[[ Excerpted data, beginning ]]
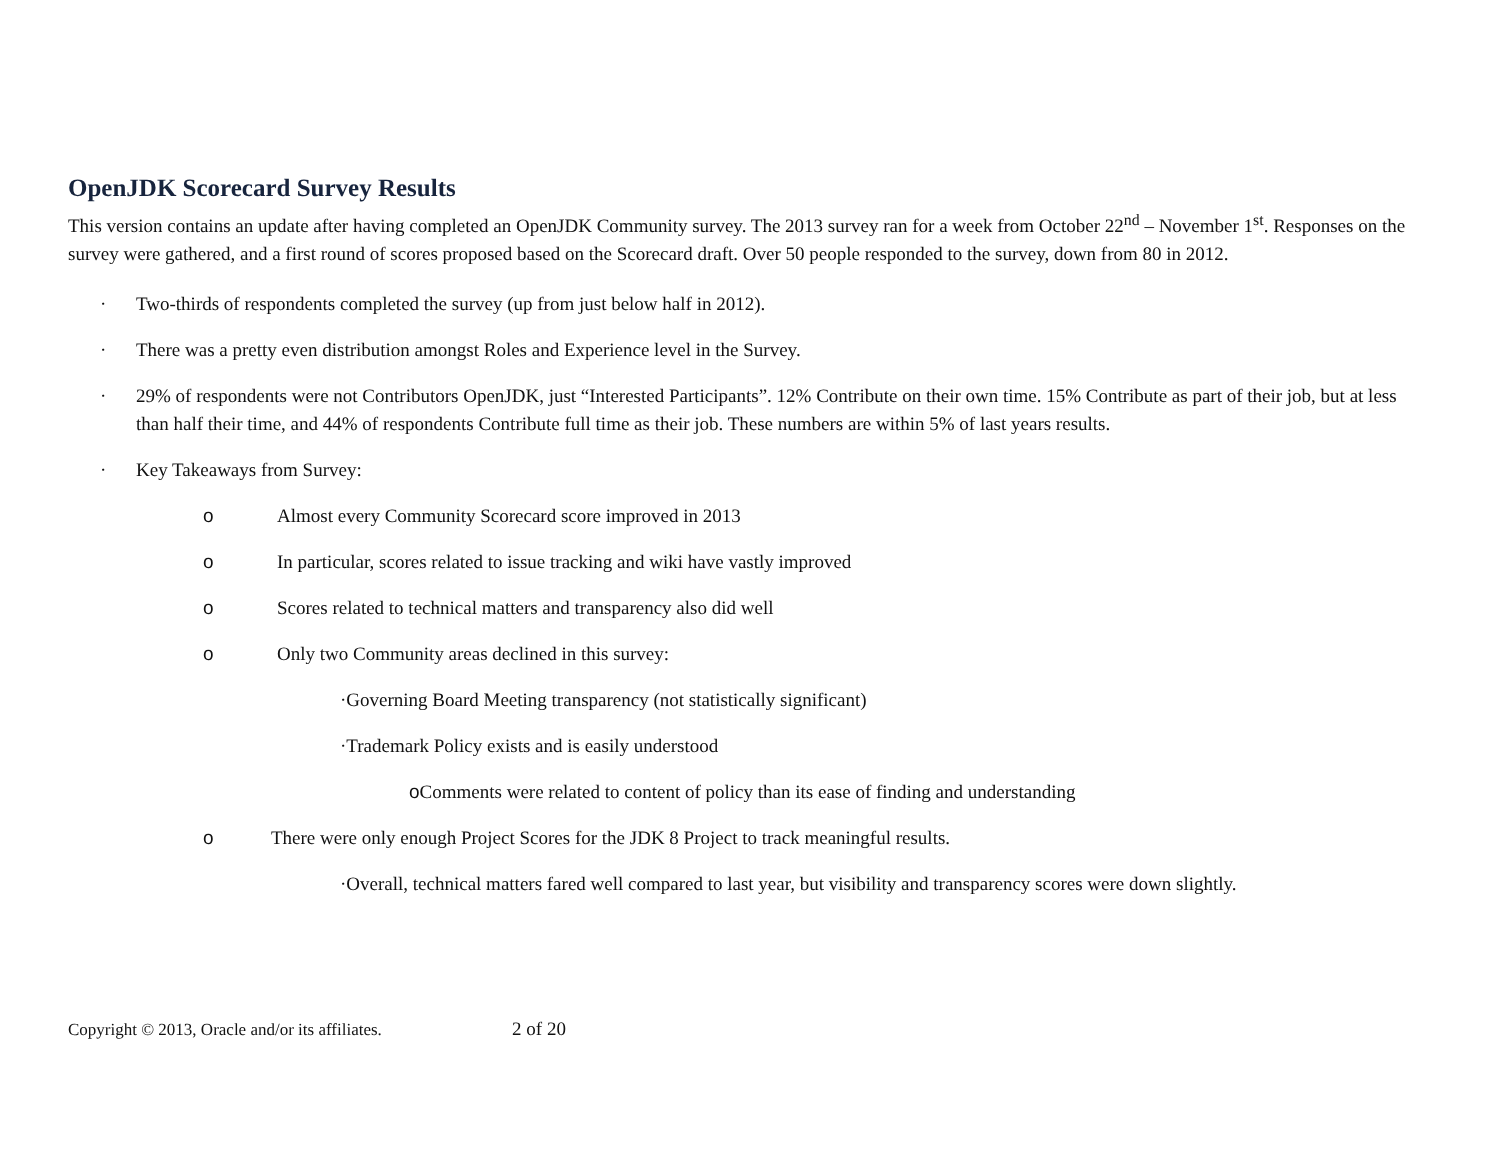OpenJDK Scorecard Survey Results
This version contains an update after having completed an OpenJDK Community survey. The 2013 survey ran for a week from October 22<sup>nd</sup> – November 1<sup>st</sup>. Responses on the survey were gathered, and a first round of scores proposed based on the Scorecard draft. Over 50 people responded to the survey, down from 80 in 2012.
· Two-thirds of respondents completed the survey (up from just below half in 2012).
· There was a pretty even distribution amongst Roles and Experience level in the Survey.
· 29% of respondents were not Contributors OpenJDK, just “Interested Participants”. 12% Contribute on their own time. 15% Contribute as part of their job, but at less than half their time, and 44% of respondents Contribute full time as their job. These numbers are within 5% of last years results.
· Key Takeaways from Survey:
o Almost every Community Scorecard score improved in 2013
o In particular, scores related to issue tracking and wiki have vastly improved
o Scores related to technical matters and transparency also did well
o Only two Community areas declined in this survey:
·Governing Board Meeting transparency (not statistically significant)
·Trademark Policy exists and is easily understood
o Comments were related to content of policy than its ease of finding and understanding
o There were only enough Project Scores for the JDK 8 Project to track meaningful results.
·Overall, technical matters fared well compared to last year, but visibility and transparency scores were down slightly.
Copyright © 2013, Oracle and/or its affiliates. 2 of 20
[[ Excerpted data, end ]]
Task to carry out:
Starting with the first line of the data, transcribe every line exactly through the one containing "o Almost every". No pictures go in.

Reply to the exercise:
OpenJDK Scorecard Survey Results
This version contains an update after having completed an OpenJDK Community survey. The 2013 survey ran for a week from October 22<sup>nd</sup> – November 1<sup>st</sup>. Responses on the survey were gathered, and a first round of scores proposed based on the Scorecard draft. Over 50 people responded to the survey, down from 80 in 2012.
· Two-thirds of respondents completed the survey (up from just below half in 2012).
· There was a pretty even distribution amongst Roles and Experience level in the Survey.
· 29% of respondents were not Contributors OpenJDK, just “Interested Participants”. 12% Contribute on their own time. 15% Contribute as part of their job, but at less than half their time, and 44% of respondents Contribute full time as their job. These numbers are within 5% of last years results.
· Key Takeaways from Survey:
o Almost every Community Scorecard score improved in 2013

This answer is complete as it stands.